GAO investigators heard the concerns of 28 healthcare industry groups, including representatives from the American Health Information Management Association, Medical Group Management Association, Workgroup for Electronic Data Interchange, Healthcare Billing and Management Association, American Medical Association and several medical specialty societies, and looked at how the CMS addressed their issues.
Documentation from the CMS “states that the agency completed all ICD-10-related changes to its Medicare fee-for-service claims-processing systems” based on internal testing, the GAO said.
GAO was not able to include results of last week's external, end-to-end testing of Medicare claims-processing systems with more than 800 organizations in the Medicare claims-processing cycle. The external testing rounds were requested by providers—and somewhat reluctantly granted by the CMS.
Not having those test results raises a red flag about the report for some. The aim of end-to-end testing is to identify problems with the new codes anywhere they might surface in the claims-processing cycle. Not knowing how the test turned out means critical information about preparedness is missing from the report.
Another, more significant warning sign went up in the report about the ICD-10 readiness of state Medicaid agencies.
While the CMS “provided technical assistance” to various state Medicaid agencies as of November 2014, not all agencies had started internal testing on their systems' abilities to accept and adjudicate claims in ICD-10, the report noted.

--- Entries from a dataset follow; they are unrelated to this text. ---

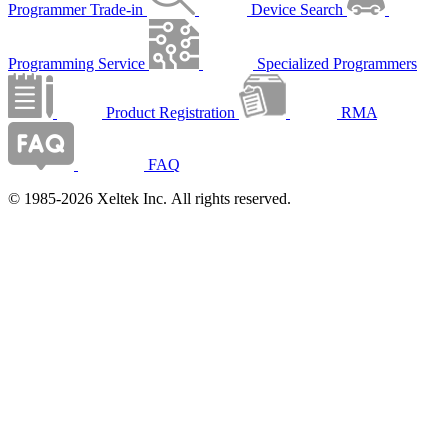
Programmer Trade-in
Device Search
Programming Service
Specialized Programmers
Product Registration
RMA
FAQ
© 1985-2026 Xeltek Inc. All rights reserved.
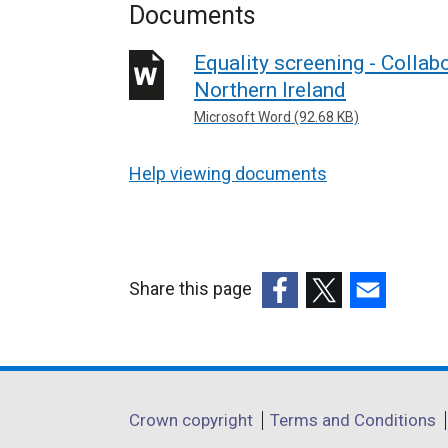
Documents
Equality screening - Collab
Northern Ireland
Microsoft Word (92.68 KB)
Help viewing documents
Share this page
(external
(external
(external
link
link
link
opens
opens
opens
in
in
in
Department
Crown copyright
Terms and Conditions
a
a
a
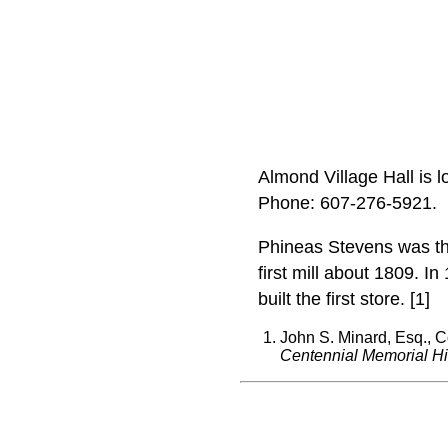
Almond Village Hall is 
Phone: 607‑276‑5921.
Phineas Stevens was the 
first mill about 1809. I
built the first store. [1]
John S. Minard, Esq., C
Centennial Memorial Hi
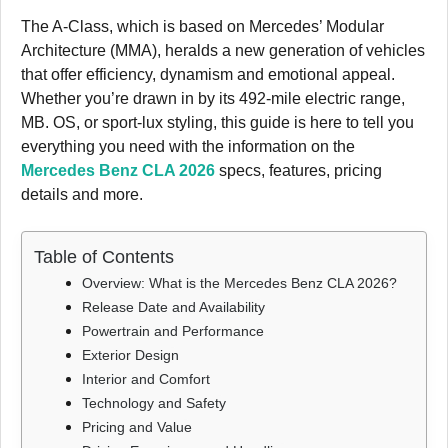
The A-Class, which is based on Mercedes’ Modular
Architecture (MMA), heralds a new generation of vehicles
that offer efficiency, dynamism and emotional appeal.
Whether you’re drawn in by its 492-mile electric range,
MB. OS, or sport-lux styling, this guide is here to tell you
everything you need with the information on the
Mercedes Benz CLA 2026
specs, features, pricing
details and more.
Table of Contents
Overview: What is the Mercedes Benz CLA 2026?
Release Date and Availability
Powertrain and Performance
Exterior Design
Interior and Comfort
Technology and Safety
Pricing and Value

All Medicaid agencies reported, however, that they would be able to perform “all of the activities that CMS has identified as critical” by the Oct. 1 deadline, the GAO said.
That wording prompted a skeptical reaction from Stanley Nachimson, a health IT consultant and ICD-10 specialist.

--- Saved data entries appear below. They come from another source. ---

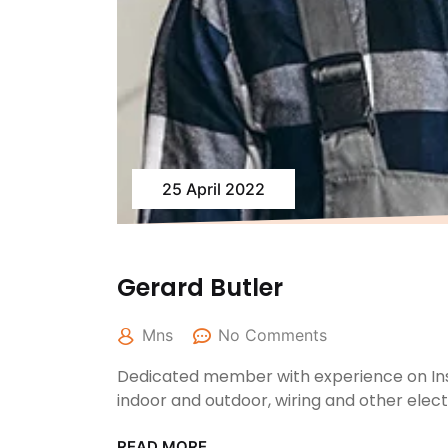
25 April 2022
Gerard Butler
Mns
No Comments
Dedicated member with experience on Inst
indoor and outdoor, wiring and other elec
READ MORE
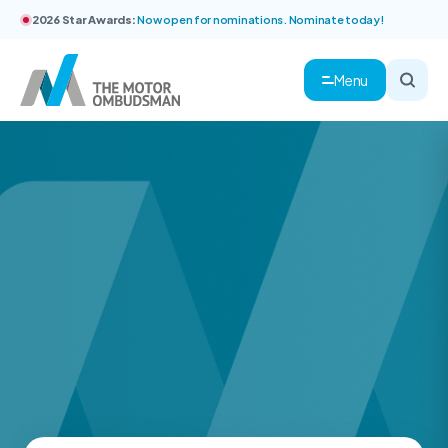
2026 Star Awards:
Now open for nominations. Nominate today!
Menu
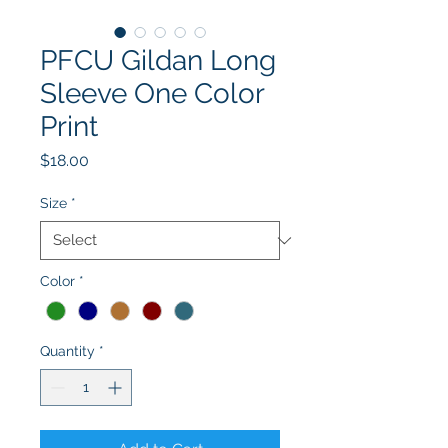
PFCU Gildan Long
Sleeve One Color
Print
Price
$18.00
Size
*
Color
*
Quantity
*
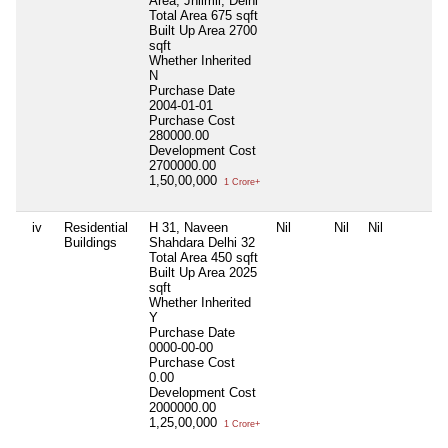
Area, Jhilmil, Delhi
Total Area
675 sqft
Built Up Area
2700
sqft
Whether Inherited
N
Purchase Date
2004-01-01
Purchase Cost
280000.00
Development Cost
2700000.00
1,50,00,000
1 Crore+
iv
Residential
H 31, Naveen
Nil
Nil
Nil
Buildings
Shahdara Delhi 32
Total Area
450 sqft
Built Up Area
2025
sqft
Whether Inherited
Y
Purchase Date
0000-00-00
Purchase Cost
0.00
Development Cost
2000000.00
1,25,00,000
1 Crore+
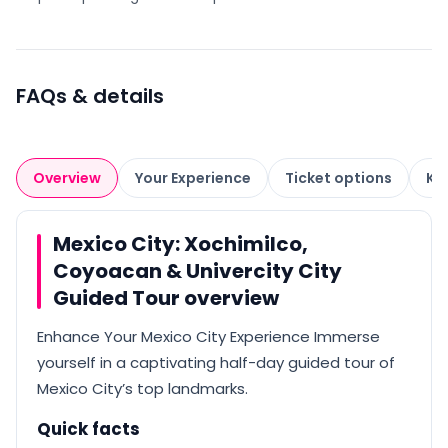
FAQs & details
Overview
Your Experience
Ticket options
Kn
Mexico City: Xochimilco,
Coyoacan & Univercity City
Guided Tour overview
Enhance Your Mexico City Experience Immerse
yourself in a captivating half-day guided tour of
Mexico City’s top landmarks.
Quick facts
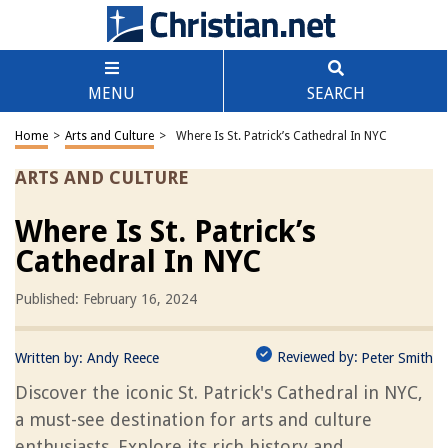
MENU
SEARCH
Home
>
Arts and Culture
>
Where Is St. Patrick’s Cathedral In NYC
ARTS AND CULTURE
Where Is St. Patrick’s
Cathedral In NYC
Published: February 16, 2024
Reviewed by:
Written by:
Andy Reece
Peter Smith
Discover the iconic St. Patrick's Cathedral in NYC,
a must-see destination for arts and culture
enthusiasts. Explore its rich history and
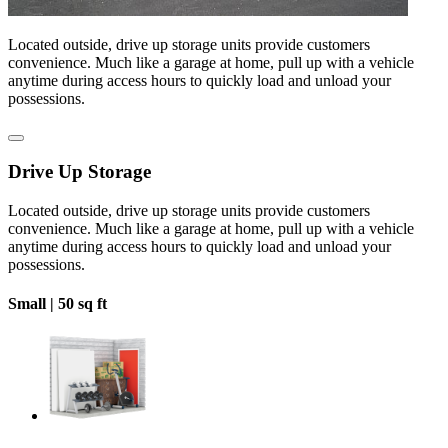
Located outside, drive up storage units provide customers
convenience. Much like a garage at home, pull up with a vehicle
anytime during access hours to quickly load and unload your
possessions.
Drive Up Storage
Located outside, drive up storage units provide customers
convenience. Much like a garage at home, pull up with a vehicle
anytime during access hours to quickly load and unload your
possessions.
Small |
50 sq ft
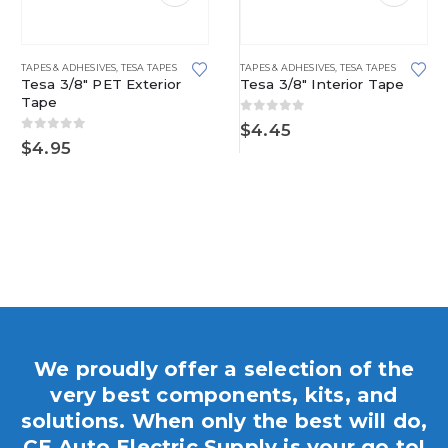
TAPES & ADHESIVES
,
TESA TAPES
TAPES & ADHESIVES
,
TESA TAPES
Tesa 3/8″ PET Exterior
Tesa 3/8″ Interior Tape
Tape
0
out of 5
$
4.45
0
out of 5
$
4.95
We proudly offer a selection of the
very best components, kits, and
solutions. When only the best will do,
CE Auto Electric Supply is your go to!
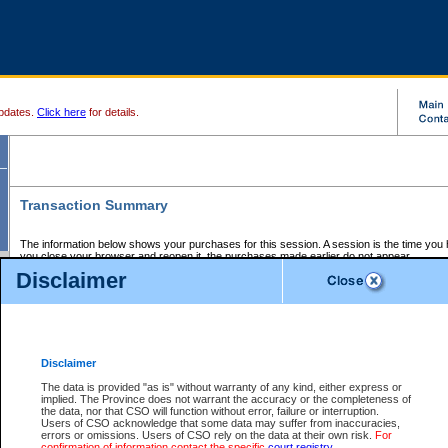
pdates.
Click here
for details.
Transaction Summary
The information below shows your purchases for this session. A session is the time you
you close your browser and reopen it, the purchases made earlier do not appear.
If there is an error in one or more of the transactions below, you can request a refund by
Disclaimer
those transactions and clicking on Request Refund.
CSO Session Summary:
Session ID - 145726563
Date and Time:
08Aug2026 9:42:49 AM PDT
Disclaimer
The data is provided "as is" without warranty of any kind, either express or
implied. The Province does not warrant the accuracy or the completeness of
Service Description
File No.
Amount
CSO
CSO
Approval
P
the data, nor that CSO will function without error, failure or interruption.
Invoice
Service
Code
M
Users of CSO acknowledge that some data may suffer from inaccuracies,
Number
ID
errors or omissions. Users of CSO rely on the data at their own risk.
For
confirmation of information contact the specific
court registry
.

The CMS has “provided technical assistance and they're sending people out all the time, but they have not communicated the current status of all Medicaid state agencies,” Nachimson said.
“I continue to be a little concerned that the industry relies too much on CMS to get all this educational activity out there,” he said. “The entities themselves need to engage in that. There needs to be a much more coordinated effort. You can't just say CMS needs to do the education. I'd like to see the health plans and provider organizations do a little bit more to provide service to their members.”
He's not heard anything yet on how last week's end-to-end testing went, either from private sector or Medicare participants. One issue is that each test participant was limited to submitting just 50 claims.
“That's not really a wide variety,” he said. “It certainly will benefit Medicare to see how their systems are operating. But the entities on the other side don't have the same chance to really shake out their partners.”
Still, he's optimistic that this time, after multiple delays, the ICD-10 deadline will hold. But that's not to say the transition will go smoothly for everyone.
“The vast majority of health plans will be ready in some way, shape or form,” Nachimson said. But, depending on size and provider type, he estimates anywhere from 15% to 25% of providers not being ready.
“You've got people who are still just not interested in doing it,” he said.